THE TASK:
Nothing but the pictures may be left out. Restate the rest of the entries word for word.

RECORDS PROVIDED:
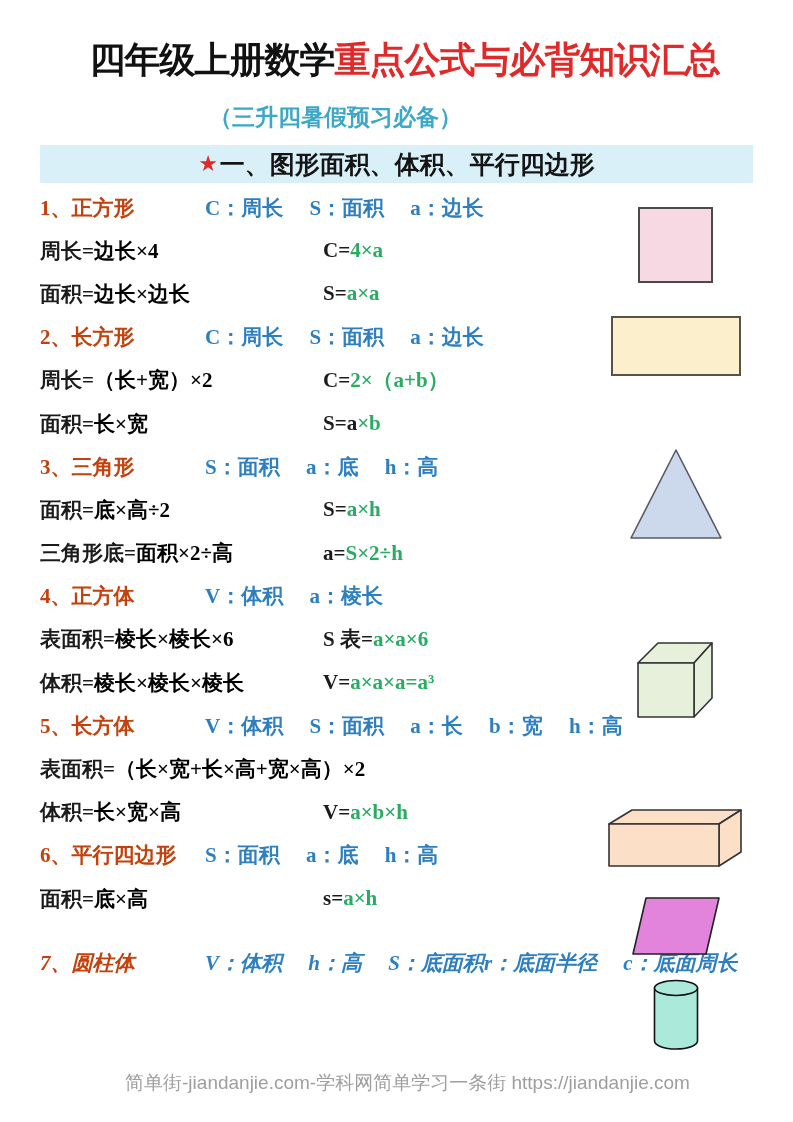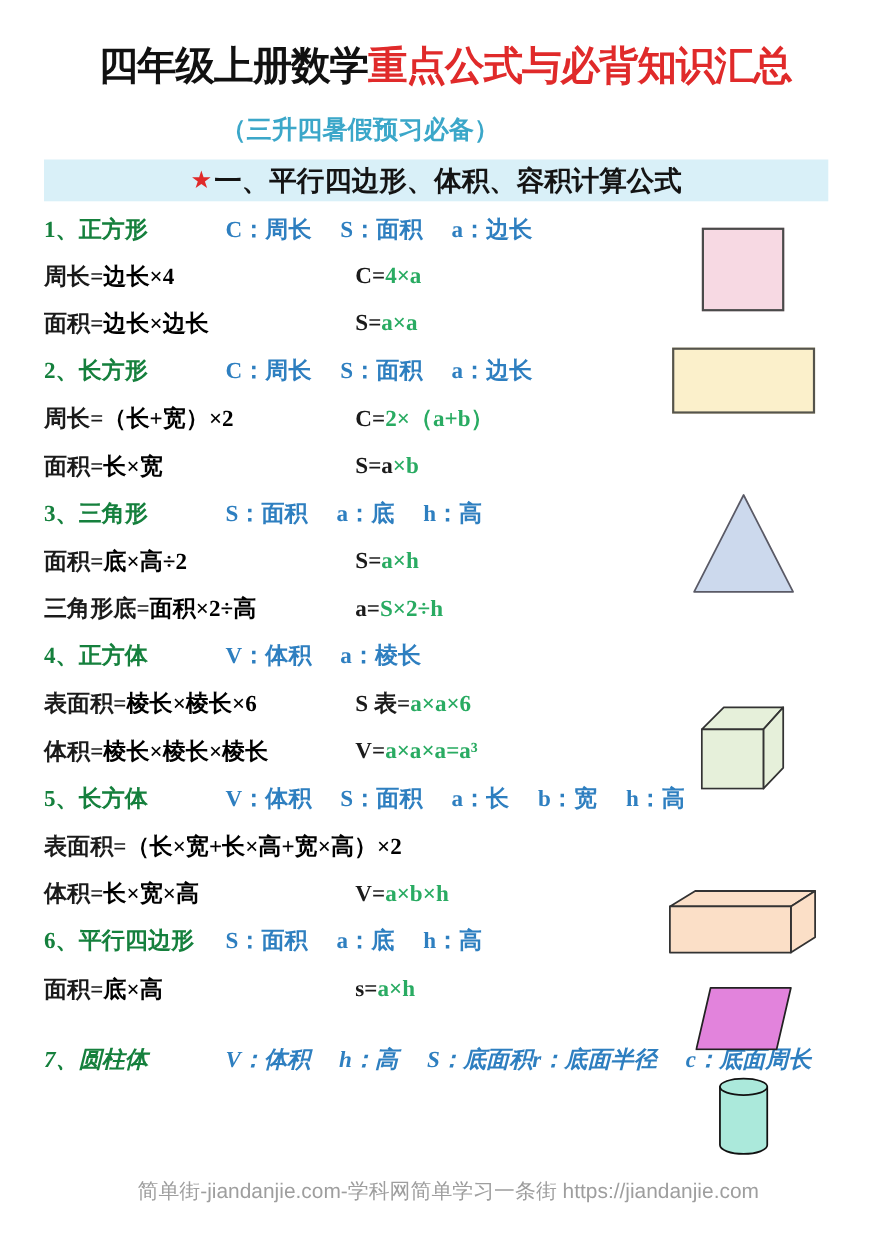--- a/index.html
+++ b/index.html
@@ -5,34 +5,34 @@
   html,body{margin:0;padding:0;background:#ffffff;}
   .page{position:relative;width:793px;height:1122px;background:#ffffff;overflow:hidden;
         font-family:"Liberation Serif","DejaVu Serif",serif;}
   
   .title{position:absolute;top:36px;left:8px;width:793px;text-align:center;
          font-family:"Liberation Sans","DejaVu Sans",sans-serif;
          font-weight:bold;font-size:36px;letter-spacing:-1px;white-space:nowrap;}
   .title .t-black{color:#111111;}
   .title .t-red{color:#e02a2a;}
   
-  .subtitle{position:absolute;top:102px;left:8px;width:639px;text-align:center;
+  .subtitle{position:absolute;top:102px;left:16px;width:639px;text-align:center;
             font-family:"Liberation Sans","DejaVu Sans",sans-serif;
             font-weight:bold;font-size:23px;color:#3ba7c9;}
   
   .band{position:absolute;top:145px;left:40px;width:713px;height:38px;background:#d9f0f8;
         display:flex;align-items:center;justify-content:center;
         font-family:"Liberation Sans","DejaVu Sans",sans-serif;
         font-weight:bold;font-size:25px;color:#141414;white-space:pre;}
   .band .star{color:#e02a2a;margin-right:2px;font-size:22px;}
   
   #content{position:absolute;top:186px;left:40px;width:620px;}
   .line{height:43.2px;display:flex;align-items:center;white-space:pre;
         font-size:21px;font-weight:bold;color:#1b1b1b;}
-  .heading{flex:none;min-width:165px;color:#15803d;}
+  .heading{flex:none;min-width:165px;color:#c2410c;}
   .labels{color:#2e7fc0;}
   .labels-stack{display:flex;flex-direction:row;}
   .labels-stack .line{height:43.2px;}
   .heading-line.tall{height:86.4px;font-style:italic;}
   .cell{display:inline-block;}
   .cell.left{flex:none;width:283px;}
   .c-k{color:#1b1b1b;}
   .c-r{color:#000000;}
   .c-g{color:#29ab62;}
   
@@ -45,21 +45,21 @@
 </style>
 </head>
 <body>
 
 <div class="page">
 
   <div class="title"><span class="t-black">四年级上册数学</span><span class="t-red">重点公式与必背知识汇总</span></div>
 
   <div class="subtitle">（三升四暑假预习必备）</div>
 
-  <div class="band"><span class="star">★</span><span>一、平行四边形、体积、容积计算公式</span></div>
+  <div class="band"><span class="star">★</span><span>一、图形面积、体积、平行四边形</span></div>
 
   <div id="content">
       <div class="section">
         <div class="line heading-line"><span class="heading">1、正方形</span><span class="labels">C：周长　 S：面积　 a：边长</span></div>
         <div class="line formula-line"><span class="cell left"><span class="c-k">周长=</span><span class="c-r">边长×4</span></span><span class="cell right"><span class="c-k">C=</span><span class="c-g">4×a</span></span></div>
         <div class="line formula-line"><span class="cell left"><span class="c-k">面积=</span><span class="c-r">边长×边长</span></span><span class="cell right"><span class="c-k">S=</span><span class="c-g">a×a</span></span></div>
       </div>
       <div class="section">
         <div class="line heading-line"><span class="heading">2、长方形</span><span class="labels">C：周长　 S：面积　 a：边长</span></div>
         <div class="line formula-line"><span class="cell left"><span class="c-k">周长=</span><span class="c-r">（长+宽）×2</span></span><span class="cell right"><span class="c-k">C=</span><span class="c-g">2×（a+b）</span></span></div>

ANSWER TO THIS EXERCISE:
--- a/index.html
+++ b/index.html
@@ -5,34 +5,34 @@
   html,body{margin:0;padding:0;background:#ffffff;}
   .page{position:relative;width:793px;height:1122px;background:#ffffff;overflow:hidden;
         font-family:"Liberation Serif","DejaVu Serif",serif;}
   
   .title{position:absolute;top:36px;left:8px;width:793px;text-align:center;
          font-family:"Liberation Sans","DejaVu Sans",sans-serif;
          font-weight:bold;font-size:36px;letter-spacing:-1px;white-space:nowrap;}
   .title .t-black{color:#111111;}
   .title .t-red{color:#e02a2a;}
   
-  .subtitle{position:absolute;top:102px;left:8px;width:639px;text-align:center;
+  .subtitle{position:absolute;top:102px;left:16px;width:639px;text-align:center;
             font-family:"Liberation Sans","DejaVu Sans",sans-serif;
             font-weight:bold;font-size:23px;color:#3ba7c9;}
   
   .band{position:absolute;top:145px;left:40px;width:713px;height:38px;background:#d9f0f8;
         display:flex;align-items:center;justify-content:center;
         font-family:"Liberation Sans","DejaVu Sans",sans-serif;
         font-weight:bold;font-size:25px;color:#141414;white-space:pre;}
   .band .star{color:#e02a2a;margin-right:2px;font-size:22px;}
   
   #content{position:absolute;top:186px;left:40px;width:620px;}
   .line{height:43.2px;display:flex;align-items:center;white-space:pre;
         font-size:21px;font-weight:bold;color:#1b1b1b;}
-  .heading{flex:none;min-width:165px;color:#15803d;}
+  .heading{flex:none;min-width:165px;color:#c2410c;}
   .labels{color:#2e7fc0;}
   .labels-stack{display:flex;flex-direction:row;}
   .labels-stack .line{height:43.2px;}
   .heading-line.tall{height:86.4px;font-style:italic;}
   .cell{display:inline-block;}
   .cell.left{flex:none;width:283px;}
   .c-k{color:#1b1b1b;}
   .c-r{color:#000000;}
   .c-g{color:#29ab62;}
   
@@ -45,21 +45,21 @@
 </style>
 </head>
 <body>
 
 <div class="page">
 
   <div class="title"><span class="t-black">四年级上册数学</span><span class="t-red">重点公式与必背知识汇总</span></div>
 
   <div class="subtitle">（三升四暑假预习必备）</div>
 
-  <div class="band"><span class="star">★</span><span>一、平行四边形、体积、容积计算公式</span></div>
+  <div class="band"><span class="star">★</span><span>一、图形面积、体积、平行四边形</span></div>
 
   <div id="content">
       <div class="section">
         <div class="line heading-line"><span class="heading">1、正方形</span><span class="labels">C：周长　 S：面积　 a：边长</span></div>
         <div class="line formula-line"><span class="cell left"><span class="c-k">周长=</span><span class="c-r">边长×4</span></span><span class="cell right"><span class="c-k">C=</span><span class="c-g">4×a</span></span></div>
         <div class="line formula-line"><span class="cell left"><span class="c-k">面积=</span><span class="c-r">边长×边长</span></span><span class="cell right"><span class="c-k">S=</span><span class="c-g">a×a</span></span></div>
       </div>
       <div class="section">
         <div class="line heading-line"><span class="heading">2、长方形</span><span class="labels">C：周长　 S：面积　 a：边长</span></div>
         <div class="line formula-line"><span class="cell left"><span class="c-k">周长=</span><span class="c-r">（长+宽）×2</span></span><span class="cell right"><span class="c-k">C=</span><span class="c-g">2×（a+b）</span></span></div>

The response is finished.